Festival de Cannes

Des dizaines de raisons peuvent pousser un jeune à tout quitter, à partir loin, sans se retourner. Et, il doit en exister autant pour revenir. Celle qui pousse Louis (Gaspard Ulliel) à rentrer chez lui après 12 ans d'absence, il nous la donne dans l'avion : annoncer aux siens sa mort prochaine. Celle pour laquelle, il est parti ne demande pas plus de deux minutes dans le salon familial. On est chez Dolan, ça dysfonctionne vite et grave.

Et la célébrité du fils prodigue n'a fait qu'exacerber les ressentiments. Son frère (Vincent Cassel) lui tourne le dos, ce qui ne l’empêche pas de jouer au sniper en tirant des phrases assassines. Sa sœur (Léa Seydoux) est atteinte de logorrhée comme si elle voulait rattraper le temps perdu. Intimidée, la belle-sœur (Marion Cotillard) ne sait pas comment elle doit se comporter. Enfin, la mère (Nathalie Baye) maquillée comme un train de marchandises sèche son vernis à ongles bleu avant de donner du « mon chéri » en veux-tu, en voilà.
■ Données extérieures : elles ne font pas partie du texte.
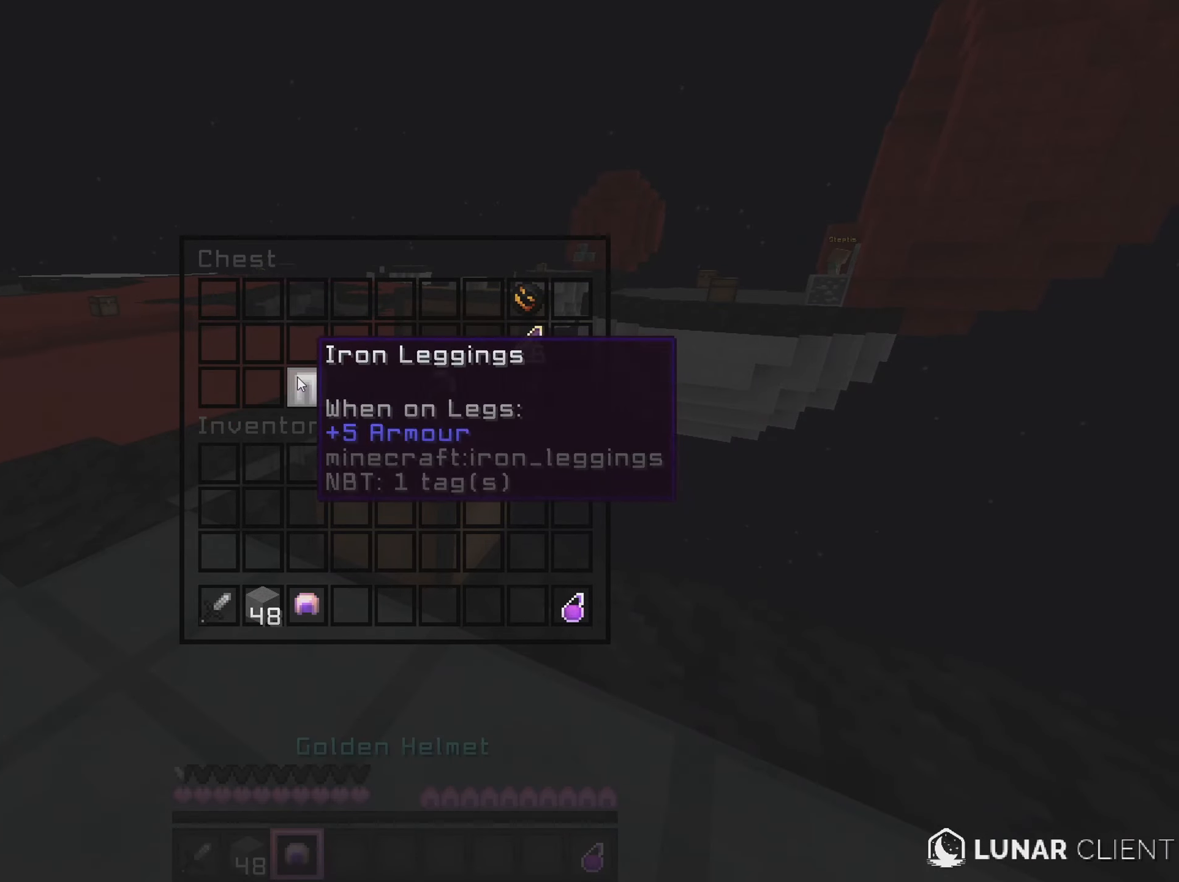
{"keys": ["w"], "mouse": ["right"], "events": [[284, "w", "down"], [367, "mouse_right", "down"]]}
L’après-midi en famille en guise de thérapie, c'est un petit sous-genre cinématographique en soi. Le formidable « Préjudice » vient immédiatement à l'esprit à cause de la présence de Nathalie Baye. Le déroulé des événements est connu : on rit un peu, on s’engueule beaucoup, on se souvient parfois, on verse une larme et on rentre chez soi. Bien qu'inspiré d'une pièce de Jean-Luc Lagarce, Xavier Dolan ramène le matériau dramatique à lui au moyen de deux lignes de force.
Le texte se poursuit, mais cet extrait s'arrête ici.